Young people plan action on a common agenda

NEW YORK, 8 May 2002 - The Children's Forum, which took place 5-7 May, is officially over, but the under-18 delegates from around the world who attended are not about to pack up, go home and forget their work. They have called for the continued, meaningful participation of young people in the Special Session and beyond and have outlined a broad action plan to advance the cause of children and their societies.

"We made a promise to the children of the world at the Forum," said Elahe Beheshti-Tabar, 16, of Iran. "And we intend to keep it."

Helping them keep this promise will be the many shared issues and priorities they identified at the Forum. "At the Children's Forum, we were united by a common goal, said Mandisa Nakana, 17, of South Africa. "I think this is different from the adult delegates, who get sidetracked by issues in their own nations. We young people have a common agenda, and we're very focused on attacking the root of the problems that affect children."

At a session for feedback about the Children's Forum, the young delegates reviewed the key issues the forum had tackled.

They urged governments to ensure that school curricula include accurate and useful healthcare information and to work to provide free health care to all. They said governments should recognize that poverty is often the root cause of all the problems that afflict young people, and they called on Western countries to forgive the debt of developing countries.

They urged world leaders to tackle problems of corruption. They asked for special care for children who are living in countries under sanctions. And they called on governments to require schoolchildren to learn about the Convention on the Rights of the Child and to ensure that every child, including those in refugee camps, has access to a quality education.
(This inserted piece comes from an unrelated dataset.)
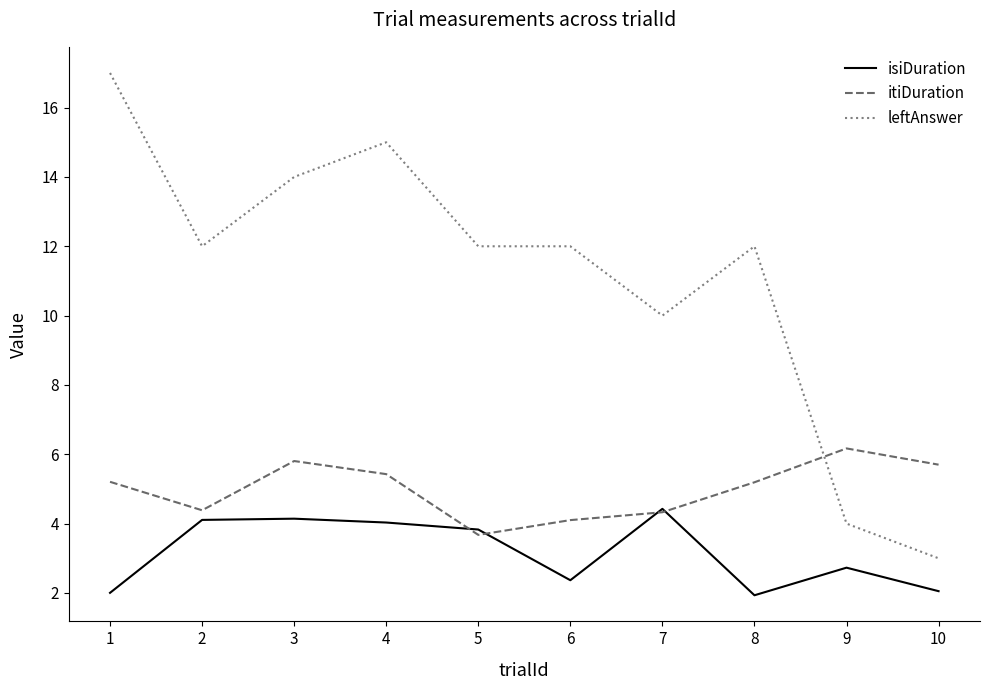

What are all the series names shown in the legend?

isiDuration, itiDuration, leftAnswer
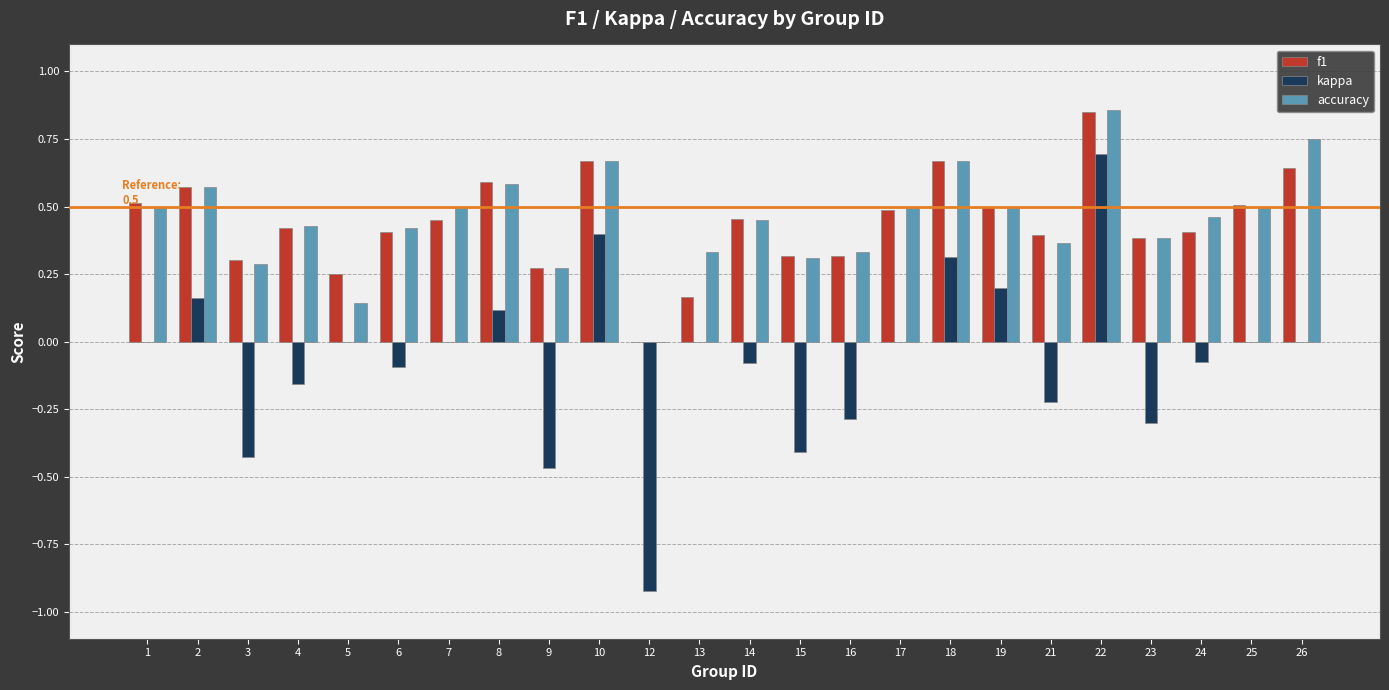

At which category does the chart reach its peak across all series?

22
The young people asked for renewed attention to global warming and other indicators of environmental degradation. And they insisted that action to improve the 'environment' go beyond the 'sky and trees' to address conditions of urban dwellers, classrooms, and children's homes, including the homes of those who are disabled.

The delegates called on governments and corporations to stop supporting industries that perpetuate armed conflict and urged schools and media outlets to teach peace and tolerance.

They said that children needed to be centrally involved in these issues, beyond the Special Session. They called for the setting up of leadership training workshops and national, regional and international children's councils that would meet regularly to monitor governments' efforts to fulfill their pledges to children.

Some delegates to the Children's Forum will continue meeting with governmental, UN and non-governmental organization leaders throughout the week. All of them pledged to be vigorously active in their communities.

"We take it upon ourselves to go back home and fight for ourselves," said one young person in the audience. "We know what's best for us."